■ 取り組む課題:
(1) 抜粋が、ペットをクルマに乗せる際の心配として挙げている点をすべて書き出せ。
(2) 抜粋をもとに、次の問いに答えよ。
(a) カーリース車両の所有者は誰か。
(b) 一部のレンタカー会社は、どのような条件でペットの同乗を認めているか。
(c) タイムスカーシェアリングでは、ペットの同乗はどう扱われているか。

もはや、どこなら吸えるのか?愛煙家は頭を悩ましているのではないでしょうか。正直元々タバコを吸わない筆者にはわからない悩みなのですが、周囲を見ても、もうタバコやめる…。といって昨年くらいから禁煙をはじめた友人も少なくありません。
ただし、結局やめられず禁煙を断念して「電子タバコなら周囲への迷惑も少ないから」と言い訳しながらタバコを吸い続けている人も少なくありません。いずれにせよ、都市部ではもはや街中で堂々と煙草を吸える場所なんてもうほとんどありません。仕方がないから自分だけの密閉環境であるマイカーの中でタバコを楽しんでいるという方も少なくないはずです。確かにクルマは密閉空間であり、同乗者がいなければ一人でタバコをたのしむ分には誰にも迷惑もかけません。そう考えると車内は愛煙家にとっては最後のオアシスなのかもしれませんね。
では、最近利用者が右肩上がりに増えているカーリースの場合は、喫煙に関してどうなのでしょうか?カーリースはマイカーと同様にリース契約者が自由にクルマを利用できるクルマのサブスクです。カーリース車両は、リース契約期間中マイカーのように自由にクルマを使うことのできるものですね。でもクルマそのものの所有者はあくまでカーリース会社です。契約者は使用者でしかありません。そしてリース契約期間が終了したら原状回復をしてリース会社に返却するのが基本です。
その場合、リース車両の車内でタバコを吸うことは一切問題ないのでしょうか。あらためて聞かれると難しい問題ですよね。その答え次第で愛煙家にとってはカーリースを利用すべきか、あきらめるべきかの選択を大きく左右することになるのではないでしょうか。
車内での喫煙ではなく
ペットの同乗についてはどうなのか
レンタカーやカーシェアリングの場合、車内での喫煙は禁止となっています。不特定多数の人がクルマを共有するのですから当然ですね。ではペットの同乗はどうなのか。ペットをクルマに乗せると、室内を汚したり傷つけてしまうリスクがあります。また動物の臭いが気になる方もいるでしょうし、アレルギーの問題もあります。
調べてみると、レンタカー会社によってはケージを使用し安全に乗車させる限りOKというケースもあるようです。カーシェアリングの場合は大手のタイムスカーシェアリングの場合禁止!となっていました。カーシェアリングは車両の管理がそこまで徹底していない(毎回貸し出すたびに掃除などは行われないということ。)ので仕方がないのでしょう。

■ 各行:
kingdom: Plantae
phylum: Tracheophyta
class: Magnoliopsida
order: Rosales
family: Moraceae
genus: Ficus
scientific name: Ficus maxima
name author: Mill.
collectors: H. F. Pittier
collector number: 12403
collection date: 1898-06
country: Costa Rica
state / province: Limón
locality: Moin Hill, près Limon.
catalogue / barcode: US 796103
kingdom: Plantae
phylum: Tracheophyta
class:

■ 課題の解答:
(1)
室内を汚すこと
室内を傷つけること
動物の臭い
アレルギーの問題

(2)
(a) カーリース会社
(b) ケージを使用し、安全に乗車させる限り認めている。
(c) 禁止されている。